Though neither of The Contenders' first experiments with signing in their native language were particularly successful, the Kulseth brothers decided that Norwegian lyrics was their future. They worked hard on their songwriting and in the fall of 1993 had enough songs to start recording their third album. As on Radioland they started recording basic tracks in Halden's Athletic Sound, but then moved on to Studio Nova in Spydeberg for overdubs and mixing.
In January 1994 the album Amors bil (i.e. "Cupid's Car"), was released. The first single "Folkets Hus" (i.e. "Community Hall") - an allegory on the fall of the post World War II social democratic solidarity - became a minor radio hit. The second single "Indianere" (i.e. "Red Indians") also received much airplay, but even though the critics lauded the band's new blend of classic Americana music with Norwegian lyrics, the album sales never took off.

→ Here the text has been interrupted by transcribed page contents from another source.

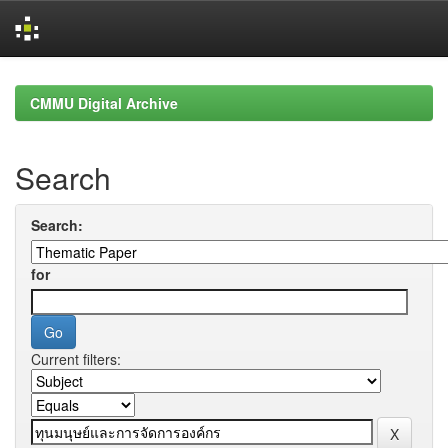
Skip
navigation
CMMU Digital Archive
Search
Search:
for
Current filters: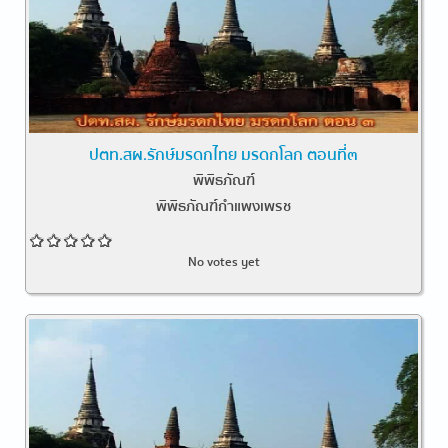
ปตท.สผ.รักษ์มรดกไทย มรดกโลก ตอนที่๓
พิพิธภัณฑ์
พิพิธภัณฑ์กำแพงเพรช
No votes yet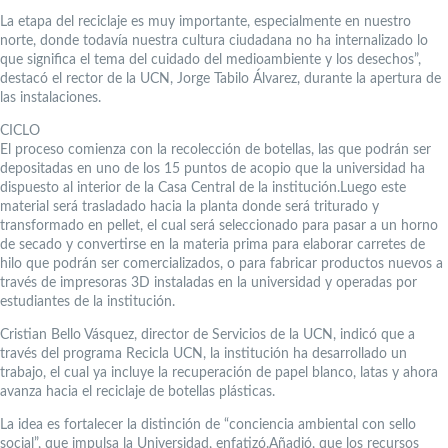
La etapa del reciclaje es muy importante, especialmente en nuestro
norte, donde todavía nuestra cultura ciudadana no ha internalizado lo
que significa el tema del cuidado del medioambiente y los desechos”,
destacó el rector de la UCN, Jorge Tabilo Álvarez, durante la apertura de
las instalaciones.
CICLO
El proceso comienza con la recolección de botellas, las que podrán ser
depositadas en uno de los 15 puntos de acopio que la universidad ha
dispuesto al interior de la Casa Central de la institución.Luego este
material será trasladado hacia la planta donde será triturado y
transformado en pellet, el cual será seleccionado para pasar a un horno
de secado y convertirse en la materia prima para elaborar carretes de
hilo que podrán ser comercializados, o para fabricar productos nuevos a
través de impresoras 3D instaladas en la universidad y operadas por
estudiantes de la institución.
Cristian Bello Vásquez, director de Servicios de la UCN, indicó que a
través del programa Recicla UCN, la institución ha desarrollado un
trabajo, el cual ya incluye la recuperación de papel blanco, latas y ahora
avanza hacia el reciclaje de botellas plásticas.
La idea es fortalecer la distinción de “conciencia ambiental con sello
social”, que impulsa la Universidad, enfatizó.Añadió, que los recursos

After touring the Amors Bil album, Per Ivar Stræte found he had developed tinnitus and put his drums in storage. The rest of the band then joined forces with the singer-songwriter Roy Lønhøiden as a third front man and called themselves Kulseth & Lønhøiden Almenning. Lønhøiden had grown up in roughly the same area as The Contenders and after singing in English in the boy/girl duo Peyton Place (one self-titled album on Sony in 1994) he had also decided to switch to Norwegian.
Kulseth & Lønhøiden Almenning released their one self-titled album in 1998 on Bjørn Kulseth's own label Norskamerikaner (i.e. Norwegian-American). Bjørn Kulseth has later produced and released solo albums by Roy Lønhøiden in 2004 and 2006 on this label. Stein Kulseth has also worked with Lønhøiden as a songwriter and studio musician and has since 1999 been a semi-permanent member of veteran Norwegian roots singer Trond Grandlund's band.
The guitarist Arnfinn Tørrisen started playing and writing songs with J.T. Lauritsen & the Buckshot Hunters in 1995 and they have since released four albums. Tørrisen has also recorded and performed with Roy Lønhøiden. In 1998, the bass player Odd-Eirik Fleischer joined Home Groan, a band led by The Contenders' former soundman Martin Hagfors, which have since released 10 albums.
The drummer Per-Ivar Stræte learned to live with the tinnitus after a few years and the last line-up of The Contenders occasionally reunites for one-off gigs, mainly around Christmas time in their old hometown Flisa.